Düsseldorf..  NRW-Arbeitsminister Guntram Schneider (SPD) hat Warnungen der Arbeitgeberverbände vor einem „Bürokratiemonster“ beim Mindestlohn zurückgewiesen. In vielen Handwerksbranchen und dem Baugewerbe seien mit den bereits vor längerer Zeit freiwillig eingeführten Dokumentationspflichten keine Probleme bekannt geworden, sagte Schneider dieser Zeitung. „Um die Einhaltung des Mindestlohngesetzes zu kontrollieren, brauchen wir Instrumente, mit denen wir das können. Wenn wir die realen Arbeitszeiten haben, können wir über das Gehalt den Stundenlohn ermitteln, sonst nicht.“

Zuvor hatten Arbeitgeberverbände und Teile der CDU den bürokratischen Aufwand für die Pflicht zur Aufzeichnung von Arbeitszeiten beim Mindestlohn – Beginn, Ende und Dauer – kritisiert.

Vorstoß der Kanzlerin

Bundeskanzlerin Angela Merkel (CDU) hat daraufhin in Aussicht gestellt, nach einer dreimonatigen Prüfung bürokratische Regelungen beim Mindestlohn für Mittelstand und Handwerk abzubauen. „Ich rate den Unternehmen im Land: Drehen Sie nicht an der Aufzeichnungspflicht“, gab Guntram Schneider nun kontra.

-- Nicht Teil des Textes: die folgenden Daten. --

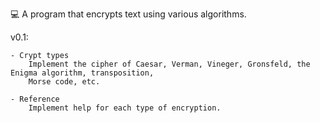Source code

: :computer: A program that encrypts text using various algorithms.

v0.1:

	- Crypt types
		Implement the cipher of Caesar, Verman, Vineger, Gronsfeld, the Enigma algorithm, transposition,
		Morse code, etc.

	- Reference
		Implement help for each type of encryption.

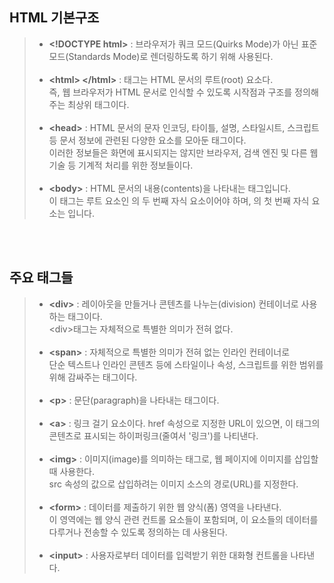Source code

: HTML 기본구조
-------------
>- **&lt;!DOCTYPE html&gt;** : 브라우저가 쿼크 모드(Quirks Mode)가 아닌 표준 모드(Standards Mode)로 렌더링하도록 하기 위해 사용된다.<br><br>
>- **&lt;html&gt; &lt;/html&gt;** : 태그는 HTML 문서의 루트(root) 요소다.<br>
즉, 웹 브라우저가 HTML 문서로 인식할 수 있도록 시작점과 구조를 정의해주는 최상위 태그이다.<br><br>
>- **&lt;head&gt;** : HTML 문서의 문자 인코딩, 타이틀, 설명, 스타일시트, 스크립트 등 문서 정보에 관련된 다양한 요소를 모아둔 태그이다.<br>
이러한 정보들은 화면에 표시되지는 않지만 브라우저, 검색 엔진 및 다른 웹 기술 등 기계적 처리를 위한 정보들이다.<br><br>
> - **&lt;body&gt;** : HTML 문서의 내용(contents)을 나타내는 태그입니다.<br>
이 태그는 루트 요소인 <html>의 두 번째 자식 요소이어야 하며, <html>의 첫 번째 자식 요소는 <head>입니다.
<br>
<br>

주요 태그들
-------------
>- **&lt;div&gt;** : 레이아웃을 만들거나 콘텐츠를 나누는(division) 컨테이너로 사용하는 태그이다.<br>
&lt;div&gt;태그는 자체적으로 특별한 의미가 전혀 없다.<br><br>
>- **&lt;span&gt;** : 자체적으로 특별한 의미가 전혀 없는 인라인 컨테이너로<br>
단순 텍스트나 인라인 콘텐츠 등에 스타일이나 속성, 스크립트를 위한 범위를 위해 감싸주는 태그이다.<br><br>
>- **&lt;p&gt;** : 문단(paragraph)을 나타내는 태그이다.<br><br>
>- **&lt;a&gt;** : 링크 걸기 요소이다. href 속성으로 지정한 URL이 있으면, 이 태그의 콘텐츠로 표시되는 하이퍼링크(줄여서 '링크')를 나티낸다.<br><br>
>- **&lt;img&gt;** : 이미지(image)를 의미하는 태그로, 웹 페이지에 이미지를 삽입할 때 사용한다.<br>
 src 속성의 값으로 삽입하려는 이미지 소스의 경로(URL)를 지정한다.<br><br>
>- **&lt;form&gt;** : 데이터를 제출하기 위한 웹 양식(폼) 영역을 나타낸다.<br>
이 영역에는 웹 양식 관련 컨트롤 요소들이 포함되며, 이 요소들의 데이터를 다루거나 전송할 수 있도록 정의하는 데 사용된다.<br><br>
>- **&lt;input&gt;** : 사용자로부터 데이터를 입력받기 위한 대화형 컨트롤을 나타낸다.
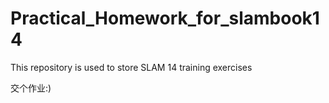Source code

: # Practical_Homework_for_slambook14

This repository is used to store SLAM 14 training exercises 

交个作业:)
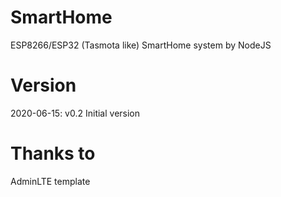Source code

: # SmartHome
 ESP8266/ESP32 (Tasmota like) SmartHome system by NodeJS

# Version
 2020-06-15: v0.2 Initial version
 
# Thanks to
 AdminLTE template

Der NRW-Arbeitsminister betonte, dass vor allem „schwarzarbeitsgefährdete Wirtschaftszweige“ wie das Gaststättengewerbe, Fleischwirtschaft, Speditionen, Logistik, Busunternehmen und Gebäudereiniger neu mit Dokumentationspflichten belegt worden sind.

Bei Minijobbern bis 450 Euro Monatsverdienst gelte die Pflicht zur Aufzeichnung der Arbeitszeit bereits seit einem halben Jahr. Bei Verletzung droht ein Bußgeld bis zu 30 000 Euro. Bisher liegen NRW noch keine Informationen über Verstöße gegen den ab 2015 geltenden Mindestlohn vor.